= Richard Atkins (martyr) =

Richard Atkins (1559?–1581), was an English Protestant martyr.

Atkins was born at Ross in Herefordshire. Until he was nineteen years old he was a Catholic, after that a Protestant, but for how long is uncertain. About Midsummer 1581 he was at Rome armed with his New Testament. For his language towards the clergy on the 'misorder of their lives', and his denunciations against the Church, he was imprisoned for a short time by the Inquisition. Upon his release he proceeded to a series of acts that finally brought him to torture and the stake.

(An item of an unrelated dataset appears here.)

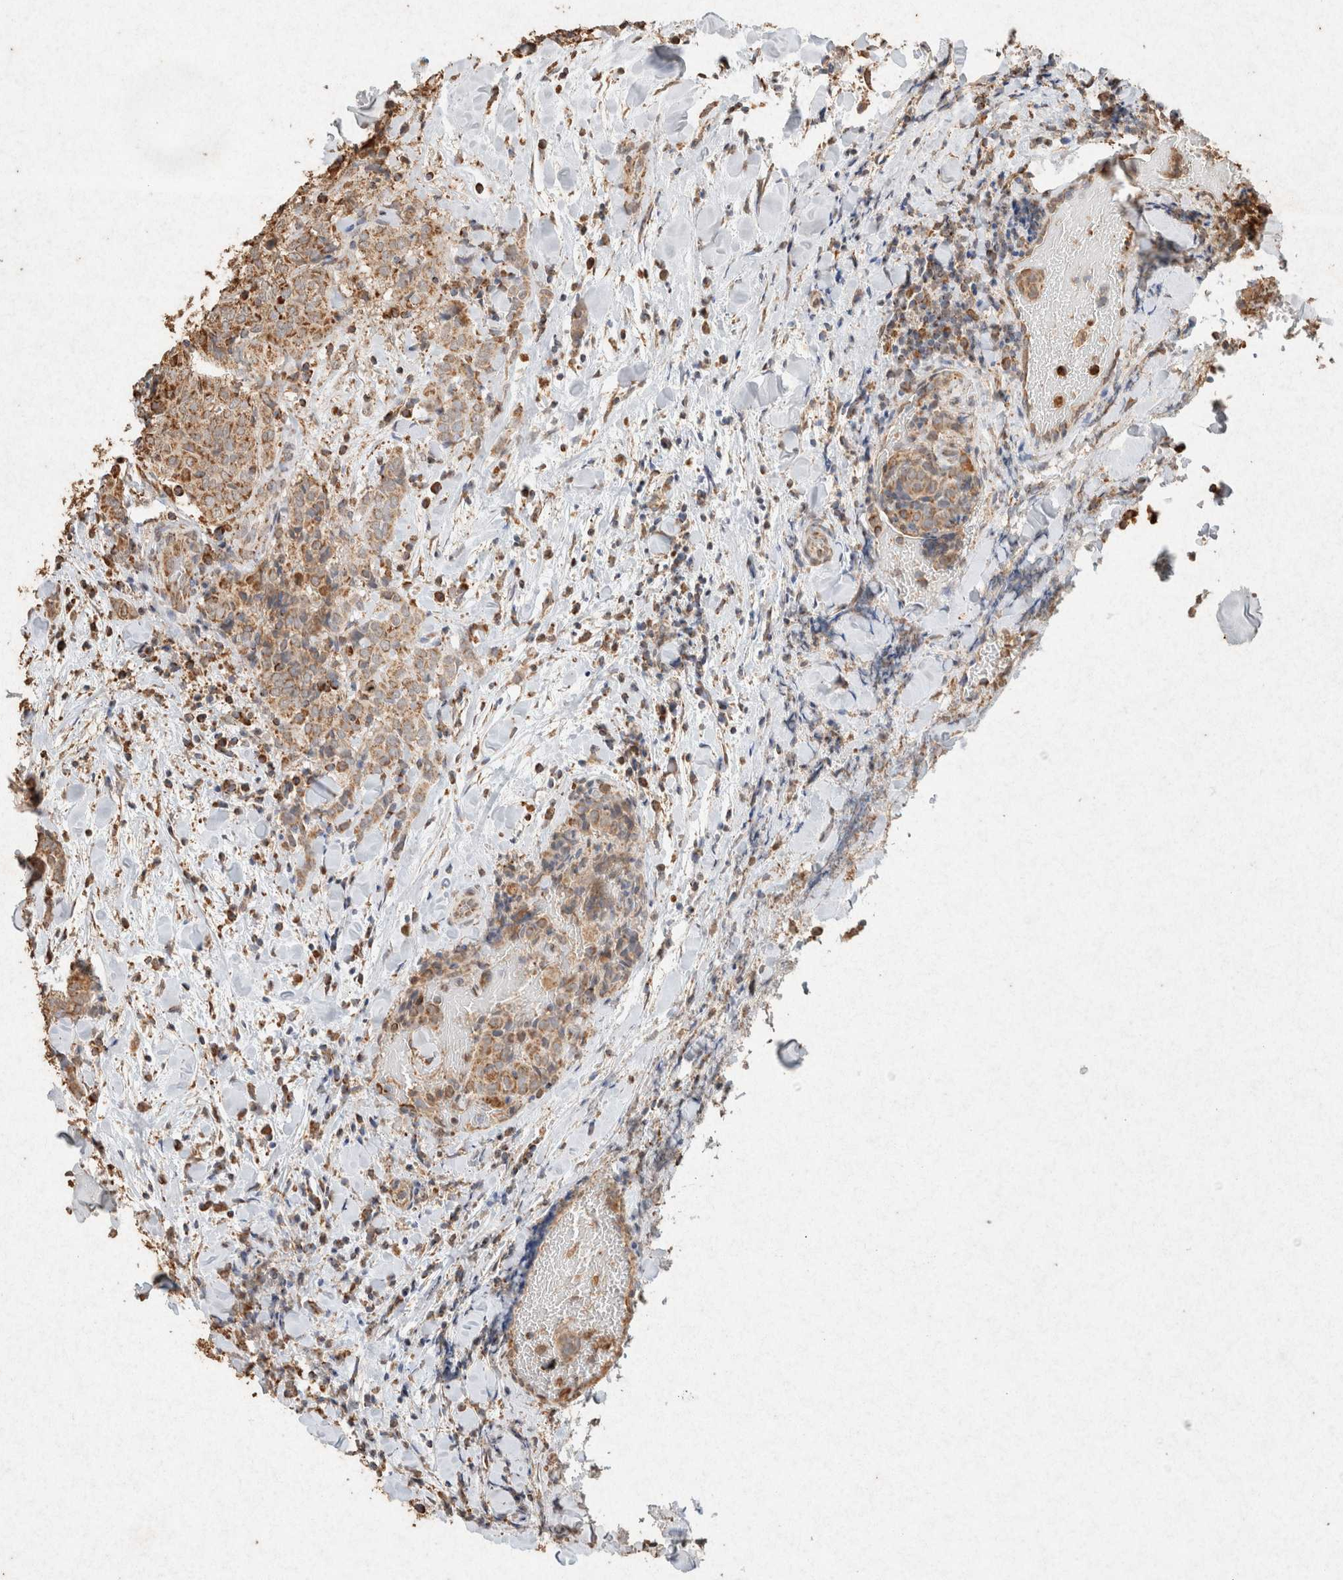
{"staining": {"intensity": "moderate", "quantity": ">75%", "location": "cytoplasmic/membranous"}, "tissue": "thyroid cancer", "cell_type": "Tumor cells", "image_type": "cancer", "snomed": [{"axis": "morphology", "description": "Normal tissue, NOS"}, {"axis": "morphology", "description": "Papillary adenocarcinoma, NOS"}, {"axis": "topography", "description": "Thyroid gland"}], "caption": "IHC image of thyroid papillary adenocarcinoma stained for a protein (brown), which reveals medium levels of moderate cytoplasmic/membranous expression in about >75% of tumor cells.", "gene": "SDC2", "patient": {"sex": "female", "age": 30}}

He was charged with exclaiming against (western) Christianity as it then stood and in particular against the Pope in public places of resort, and with an act of sacrilege in attempting to throw down the sacrament while being carried through the streets by a priest. It was stated that a few days later, he had gone to St Peter's Basilica once again, while diverse gentlemen and others were hearing mass, he stepped forward to the altar 'and threw down the chalice with the wine', and strove to pull the host out of the priest's hand before its consecration. Being committed to prison a second time and examined, his reply was 'that he came purposely to rebuke the popes' wickedness and their idolatry.' After many exhortations by his countrymen to recant, but in vain, he was brought to the stake with many tortures and burned before St. Peter's, 2 August 1581.